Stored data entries
• • • • • • •

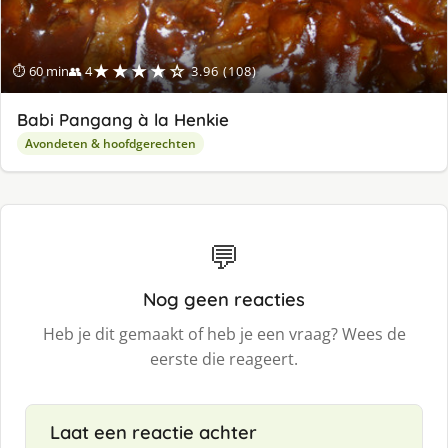
★★★★☆
⏱ 60 min
👥 4
3.96 (108)
Babi Pangang à la Henkie
Avondeten & hoofdgerechten
💬
Nog geen reacties
Heb je dit gemaakt of heb je een vraag? Wees de
eerste die reageert.
Laat een reactie achter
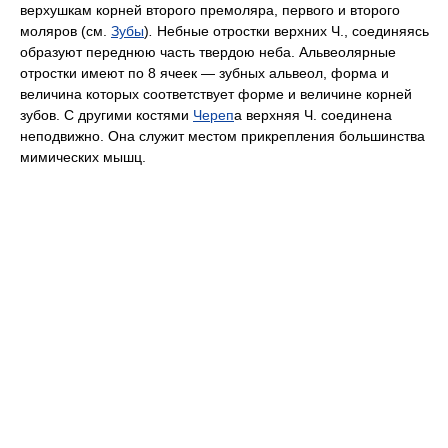
верхушкам корней второго премоляра, первого и второго
моляров (см.
Зубы
)
.
Небные отростки верхних Ч., соединяясь
образуют переднюю часть твердою неба. Альвеолярные
отростки имеют по 8 ячеек — зубных альвеол, форма и
величина которых соответствует форме и величине корней
зубов. С другими костями
Череп
а
верхняя Ч. соединена
неподвижно. Она служит местом прикрепления большинства
мимических мышц.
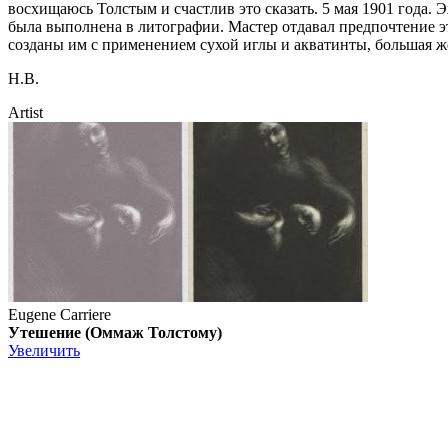
восхищаюсь Толстым и счастлив это сказать. 5 мая 1901 года
была выполнена в литографии. Мастер отдавал предпочтение э
созданы им с применением сухой иглы и акватинты, большая ж
Н.В.
Artist
Eugene Carriere
Утешение (Оммаж Толстому)
Увеличить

• • • • • • •

Your goal = Return word for word the lines above from the line with "Небные отростки верхних Ч., соединяясь" to the line with "верхняя Ч. соединена", including both and leaving out all others.

Expected answer =
Небные отростки верхних Ч., соединяясь
образуют переднюю часть твердою неба. Альвеолярные
отростки имеют по 8 ячеек — зубных альвеол, форма и
величина которых соответствует форме и величине корней
зубов. С другими костями
Череп
а
верхняя Ч. соединена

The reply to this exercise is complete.